あきらは先に行って来いよ。俺はここで少し休んでいく」


 ああ、例の子にメールでもするのか。


 あの日以来欠かさずマメな事だ。


「水が塩辛いですわ!! 海って不思議ですわね」


「波打ち際で水が引いていく感覚が面白いよ」


「あまりはしゃがないの。……すみません」


「せっかく海に来たんっスから、いいんじゃないっスか?」


「ありがとう。浮き輪も持ってきたんだ~」


 その浮き輪はさっき窪内に頼んで膨らませて貰っていたみたいだけどな。


 結構デカいから大変だったといってたぞ。


「楽しそうですわね。あきらさん、こっちで泳ぎませんか?」


「そうだな。少し体を動かすか」


「わたしも行くね」


 佳津美かつみが俺の手を取ってくると、竹中も負けないようにもう片方の手を掴んできた。


 周りから見たら羨まし光景かもしれないが、これバランスでも崩したら大変なんだからな。


 流石にこんな状況だと俺でも絶対に波に足を取られないとは言い切れないし。


夕菜ゆうなさ~ん。それっ!!」


「ちょっと!! やったわね、聖華せいかっ!!」


 向こうでは伊藤と楠木が水の掛け合いをしてる。


 宮桜姫は少し向こうで大きな浮き輪の上で波に浮かぶ鈴音を見守っているようだ。


 流石にお姉ちゃんというか、妹の面倒は責任を持ってみてるみたいだな。


◇◇◇


 俺はしばらく泳いだ後で荷物番をしていた神坂と交代して、浜辺に作った荷物置き場ベースに戻る事にした。


 海で泳ぐのは初めてだが、案外体力を使うみたいだな。


「ん? は……」


 海岸の奥にある岩場の影から大きな犬の様な物体が姿を見せている。


 一見この辺りに住んでる野良犬か何かかと思ったが、その背中には蜘蛛の足が折り畳まれているからGEで間違いないだろう。


 滅多に出てこないとか言いながら、こんな短時間で出て来るんじゃないか。

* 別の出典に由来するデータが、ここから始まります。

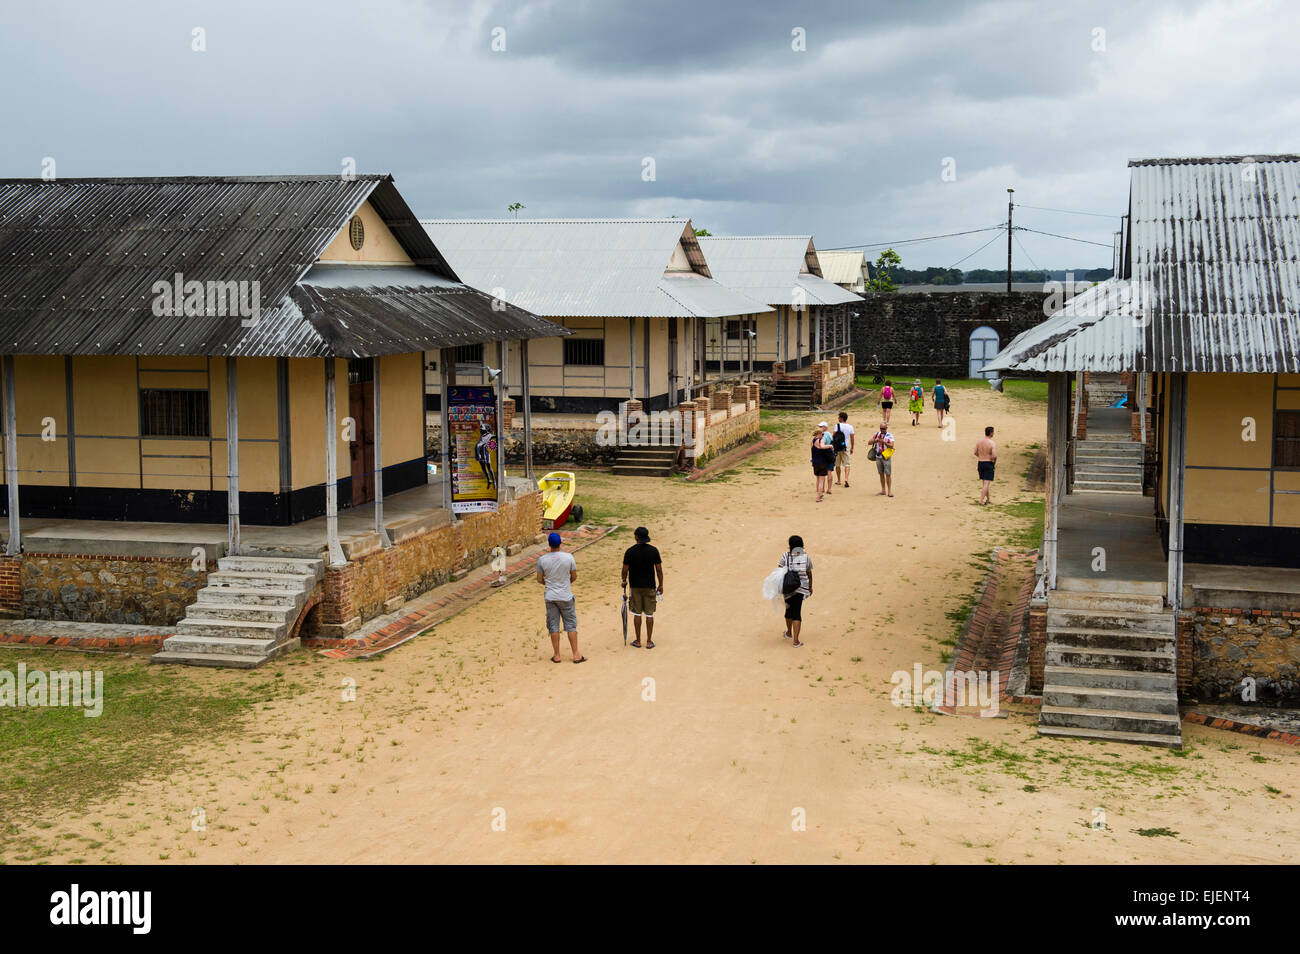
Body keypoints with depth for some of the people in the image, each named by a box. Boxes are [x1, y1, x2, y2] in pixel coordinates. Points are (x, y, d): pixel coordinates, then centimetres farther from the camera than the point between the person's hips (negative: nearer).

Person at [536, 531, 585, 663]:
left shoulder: (542, 559, -9)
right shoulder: (569, 557, -11)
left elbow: (539, 579, -1)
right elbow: (574, 577, -2)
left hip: (550, 597, 1)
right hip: (566, 597, -1)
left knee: (553, 626, 9)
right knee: (571, 625, 9)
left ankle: (556, 656, 14)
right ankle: (576, 655, 10)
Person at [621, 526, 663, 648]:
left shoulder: (630, 551, -10)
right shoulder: (654, 550, -7)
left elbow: (625, 569, -5)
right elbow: (659, 570, -3)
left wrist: (624, 581, 15)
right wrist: (660, 585, 8)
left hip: (635, 586, 0)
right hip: (650, 586, 1)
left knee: (637, 614, 10)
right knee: (649, 614, 7)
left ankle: (638, 641, 16)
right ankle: (649, 642, 12)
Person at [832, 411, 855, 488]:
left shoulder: (837, 425, -7)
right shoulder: (850, 427, 0)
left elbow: (833, 436, -9)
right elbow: (852, 438, 3)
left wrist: (832, 445, 1)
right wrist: (852, 448, 13)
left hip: (837, 447, -1)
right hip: (846, 447, 1)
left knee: (837, 464, 11)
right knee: (847, 464, 3)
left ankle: (838, 481, 18)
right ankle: (846, 479, -17)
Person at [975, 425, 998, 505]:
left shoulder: (979, 441, 0)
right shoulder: (992, 444, -15)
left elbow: (975, 453, 8)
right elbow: (994, 456, -21)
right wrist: (995, 462, -1)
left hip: (980, 463, 6)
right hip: (989, 464, -6)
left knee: (983, 482, 17)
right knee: (987, 483, -3)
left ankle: (988, 499, 29)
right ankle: (981, 500, -10)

そりゃこれだけ利用客が少ない訳だよ。


 俺は用意していた次世代型M1911A1ガバメントを手にし、ゆっくりと岩場の陰に隠れるGEへと近づく。


 マガジンにはグレード五を詰めてあるからこいつが何であれ一撃だ!!


「あ、もうおうさんが処理したみたいでんな」


「他の海水浴客はまだ存在に気が付いてなかったみたいだ、仕事が早いよな」


 使った武器は次世代型ハンドガンでチャージ機能付きのM1911A1ガバメント


 チャージ機能は使わなかったけど次世代型のブラックボックスを内蔵している為に、俺がグレード五の特殊弾を使えば小型GEライトタイプは確実に粉々だ。


 とはいえ、今の弾け飛び方になんとなく違和感を覚えたので、一応落ちている魔滅晶カオスクリスタルを探す事にした。


「あのサングラス、蔓の部分がちょっと太いからレーダー付きじゃないか?」


「そうでんな、間違い無いんとちゃいます?」


 今のGEに気が付いたのか、神坂と窪内は荷物置き場ベースに戻ってきていた。


 流石にこういう時でも気を抜かない奴らだ。


「海水浴を楽しまれている皆様にお知らせが……、アレ? 反応が消えてない? 見間違い?」


「ん? なんやろ?」


「大変失礼いたしました、引き続き海水浴をお楽しみください。おっかしいなぁ……」


 入ってはいけない言葉がかなり入った謎の放送は打ち切られた。


 おそらく監視所にあるレーダー装置で先程姿を現したGEの紅点が見つかり、海水浴客がパニックを起こさない内容で避難勧告を出そうとしたんだろう。


 その事を知っているのは俺達三人だけだろうがな。


「今の、中型GEミドルタイプだ」


「え? ここには小型GEライトタイプしか出ないって話じゃなかったか?」


「さっきの放送は中型GEミドルタイプを発見次第、迅速に警告を出す為の物だろう」


 小型GEライトタイプ中型GEミドルタイプだと危険度が全然違うからな。


 俺は簡単に処理できるけど、ここで警備しているAGEだと苦労するんじゃないか?


「近場にいる人間はこの事を知っているからここを利用しなかったのか。こんな良い所がこの時期にここまでガラガラなのはおかしいと思ってはいたけど」


「この辺りの状況から考えて、何かの間違いで移動してきた中型GEミドルタイプだと思うぞ」


「そうでんな。拠点晶ベースも近くにない筈やし」


「ここにあるじゃないか」


「それは荷物置き場ベース違いやで」


 これで安心してキャンプに専念できる。


 小型GEライトタイプが出た時用に完全防水仕様のVz61スコーピオンを三丁も用意してるし。


 せっかくの休暇中なんだし。もうこんなハプニングは勘弁してほしいもんだ。